André, mon élève est anxieux
Dans notre quotidien d’enseignant.e. spécialisé.e, il nous arrive régulièrement d’être confronté.e à des élèves anxieux.
L’anxiété est une co-occurrence assez fréquente chez les élèves autistes et cela peut déboucher parfois sur des situations de crise plus ou moins importantes.
Il y a plusieurs facteurs qui peuvent générer ces crises et les personnes autistes en témoignent de plus en plus ce qui éclaire vraiment notre compréhension. Elles font d’ailleurs la différence entre une crise d’angoisse et une crise autistique. Nous aurons l’occasion de revenir sur cette différence.
Mon élève, André, manifeste et exprime de nombreuses peurs. Par exemple, il a peur de ne pas être le premier de la classe, peur de faire des erreurs sur sa fiche de maths, peur de manquer quelque chose lorsqu’il sort un moment de la classe pour aller aux toilettes par exemple, peur de la sortie scolaire prévue pour la semaine suivante, peur de ne pas pouvoir voir ses grands-parents durant le week-end, etc.
Ses peurs se traduisent du coup souvent par une agitation motrice, un besoin de crier ou lorsqu’il n’arrive plus à se retenir de donner des coups de pied autour de lui.
Dans le quotidien d’une classe, gérer les crises d’angoisse peut s’avérer délicat si les outils de gestion de l’anxiété n’ont pas été mis en place.
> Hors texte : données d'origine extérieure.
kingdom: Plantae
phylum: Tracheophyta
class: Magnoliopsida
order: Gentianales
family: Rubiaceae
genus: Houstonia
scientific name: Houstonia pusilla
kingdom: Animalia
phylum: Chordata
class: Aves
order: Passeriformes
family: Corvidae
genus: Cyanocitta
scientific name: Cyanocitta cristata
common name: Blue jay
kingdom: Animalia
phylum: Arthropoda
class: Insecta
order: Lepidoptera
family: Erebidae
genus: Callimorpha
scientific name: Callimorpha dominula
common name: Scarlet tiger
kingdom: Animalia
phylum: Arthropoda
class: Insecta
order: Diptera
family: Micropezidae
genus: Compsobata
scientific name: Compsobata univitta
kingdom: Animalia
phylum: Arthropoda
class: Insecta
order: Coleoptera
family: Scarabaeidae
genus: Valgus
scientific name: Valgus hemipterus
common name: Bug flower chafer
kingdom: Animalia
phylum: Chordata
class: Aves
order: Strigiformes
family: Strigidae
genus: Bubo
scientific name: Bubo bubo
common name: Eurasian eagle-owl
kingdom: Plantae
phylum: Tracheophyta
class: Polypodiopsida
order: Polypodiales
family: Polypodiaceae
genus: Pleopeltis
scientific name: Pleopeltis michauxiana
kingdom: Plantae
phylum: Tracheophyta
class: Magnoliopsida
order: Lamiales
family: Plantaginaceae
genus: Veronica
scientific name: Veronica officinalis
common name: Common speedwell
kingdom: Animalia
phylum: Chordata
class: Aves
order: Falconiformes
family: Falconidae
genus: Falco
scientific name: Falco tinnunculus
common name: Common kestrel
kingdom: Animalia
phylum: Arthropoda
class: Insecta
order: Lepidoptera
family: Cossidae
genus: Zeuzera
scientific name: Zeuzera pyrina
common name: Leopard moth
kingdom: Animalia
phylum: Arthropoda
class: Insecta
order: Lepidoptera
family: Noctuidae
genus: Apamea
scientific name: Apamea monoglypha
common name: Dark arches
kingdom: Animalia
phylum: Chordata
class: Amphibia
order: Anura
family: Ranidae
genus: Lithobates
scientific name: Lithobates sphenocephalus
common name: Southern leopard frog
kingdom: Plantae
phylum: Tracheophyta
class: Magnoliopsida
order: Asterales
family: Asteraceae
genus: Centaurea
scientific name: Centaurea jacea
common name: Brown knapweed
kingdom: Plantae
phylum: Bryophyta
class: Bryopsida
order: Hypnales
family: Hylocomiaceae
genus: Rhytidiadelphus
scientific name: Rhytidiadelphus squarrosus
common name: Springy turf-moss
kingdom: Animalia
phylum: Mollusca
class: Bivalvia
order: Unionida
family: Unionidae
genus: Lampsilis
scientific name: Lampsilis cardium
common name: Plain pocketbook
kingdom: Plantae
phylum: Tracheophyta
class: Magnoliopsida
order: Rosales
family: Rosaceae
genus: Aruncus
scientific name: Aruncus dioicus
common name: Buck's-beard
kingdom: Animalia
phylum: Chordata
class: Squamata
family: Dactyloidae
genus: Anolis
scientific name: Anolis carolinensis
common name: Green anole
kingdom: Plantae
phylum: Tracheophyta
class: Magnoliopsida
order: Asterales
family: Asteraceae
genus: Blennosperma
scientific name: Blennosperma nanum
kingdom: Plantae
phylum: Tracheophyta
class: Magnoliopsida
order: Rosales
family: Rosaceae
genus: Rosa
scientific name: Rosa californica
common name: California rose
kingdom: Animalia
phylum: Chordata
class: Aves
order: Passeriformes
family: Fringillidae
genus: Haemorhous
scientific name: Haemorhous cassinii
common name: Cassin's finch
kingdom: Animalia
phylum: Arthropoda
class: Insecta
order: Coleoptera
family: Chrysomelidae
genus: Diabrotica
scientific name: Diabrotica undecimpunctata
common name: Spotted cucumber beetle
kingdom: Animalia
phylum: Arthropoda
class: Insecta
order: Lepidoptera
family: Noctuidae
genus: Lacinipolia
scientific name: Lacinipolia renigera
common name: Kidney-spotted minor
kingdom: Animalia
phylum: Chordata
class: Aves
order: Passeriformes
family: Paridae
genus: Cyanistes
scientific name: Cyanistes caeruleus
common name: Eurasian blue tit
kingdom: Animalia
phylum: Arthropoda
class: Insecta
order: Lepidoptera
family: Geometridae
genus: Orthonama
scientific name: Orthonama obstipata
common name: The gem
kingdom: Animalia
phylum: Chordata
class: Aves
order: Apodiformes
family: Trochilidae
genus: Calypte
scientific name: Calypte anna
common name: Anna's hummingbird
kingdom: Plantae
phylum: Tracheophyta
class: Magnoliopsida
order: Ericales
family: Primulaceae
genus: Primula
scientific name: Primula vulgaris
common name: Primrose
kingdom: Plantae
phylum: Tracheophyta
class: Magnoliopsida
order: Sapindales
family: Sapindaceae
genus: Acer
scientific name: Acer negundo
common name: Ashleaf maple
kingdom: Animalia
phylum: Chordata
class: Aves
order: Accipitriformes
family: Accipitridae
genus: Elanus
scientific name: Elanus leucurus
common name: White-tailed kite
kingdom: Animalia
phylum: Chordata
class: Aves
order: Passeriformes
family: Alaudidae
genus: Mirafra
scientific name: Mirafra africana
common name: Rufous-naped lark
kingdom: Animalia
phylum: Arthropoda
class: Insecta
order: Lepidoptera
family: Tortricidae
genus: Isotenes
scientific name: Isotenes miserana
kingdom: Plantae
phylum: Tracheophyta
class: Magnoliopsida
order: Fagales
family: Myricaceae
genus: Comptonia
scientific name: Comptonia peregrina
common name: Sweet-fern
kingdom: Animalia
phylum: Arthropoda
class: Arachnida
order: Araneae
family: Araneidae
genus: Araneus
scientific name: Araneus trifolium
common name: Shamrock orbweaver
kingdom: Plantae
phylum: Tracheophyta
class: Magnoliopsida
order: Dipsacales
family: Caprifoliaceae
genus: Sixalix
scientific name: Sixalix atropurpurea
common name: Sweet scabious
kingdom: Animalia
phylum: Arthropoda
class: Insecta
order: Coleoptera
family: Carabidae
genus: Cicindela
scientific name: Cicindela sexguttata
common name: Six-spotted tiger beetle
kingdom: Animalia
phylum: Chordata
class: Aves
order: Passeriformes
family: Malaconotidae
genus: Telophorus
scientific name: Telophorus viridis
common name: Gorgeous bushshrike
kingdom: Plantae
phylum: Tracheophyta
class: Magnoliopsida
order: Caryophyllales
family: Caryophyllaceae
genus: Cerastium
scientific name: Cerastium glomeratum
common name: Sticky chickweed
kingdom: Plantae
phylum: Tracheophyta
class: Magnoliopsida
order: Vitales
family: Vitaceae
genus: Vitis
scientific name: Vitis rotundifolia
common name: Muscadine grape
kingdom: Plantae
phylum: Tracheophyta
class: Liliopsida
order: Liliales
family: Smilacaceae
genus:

Ces outils sont souvent élaborés par des psychologues ou neuropsychologues au fait des mécanismes cognitifs sous-jacents à l’anxiété en lien avec la condition autistique. D’où la nécessité de travailler de façon interdisciplinaire entre professionnel.le.s de l’éducation et thérapeutes spécialisés en autisme.
En classe, pour aider Pierre, en plus du travail que peut faire un.e psychologue en cabinet, l’enseignant.e peut s’appuyer sur des outils visuels, comme différentes échelles (émotions, anxiété, excitation, etc.), des scénarios sociaux illustrant la manière dont l’élève peut réagir autrement à telle ou telle autre situation qui le stresse, etc. et évidemment aménager les espaces et le déroulement de la journée de façon la plus explicite possible.
En tant qu’enseignant.e, il est aussi intéressant de préparer un atelier autour des émotions et y aborder ainsi aussi l’anxiété. Et comme notre élève est loin d’être le seul à vivre des émotions fortes, ce travail mené en collectif (avec tous les aménagements utiles pour répondre aux besoins de chacun.e de nos élèves) devient un autre moyen possible pour utiliser les outils préparés en amont par toute une équipe experte. Car c’est peut-être sur ce point précis qu’il y a une réflexion à mener entre professionnel.le.s.
La coopération, c’est-à-dire la co-préparation de la leçon prend tout son sens, car s’il faut travailler sur les émotions en collectif, ce sont les outils (livres, supports visuels, audio, etc..) et les modalités de la leçon qui peuvent faire la différence… En effet, la plupart des enseignant.e.s en milieu ordinaire travaillent sur les émotions, compétence transversale à traiter dans le programme, mais leur leçon parfois est abordée de façon encore trop globale par rapport aux besoins de certain.e.s de nos élèves.
Et c’est à travers le croisement des regards des différents acteurs qui gravitent autour des élèves qu’il est possible de préparer, au final, une leçon qui conviendra à chacun.e.
La difficulté de trouver du temps pour la coopération est un réel problème dans nos écoles aujourd’hui, mais cela concerne un autre registre organisationnel qui va au-delà des compétences des simples acteurs du terrain.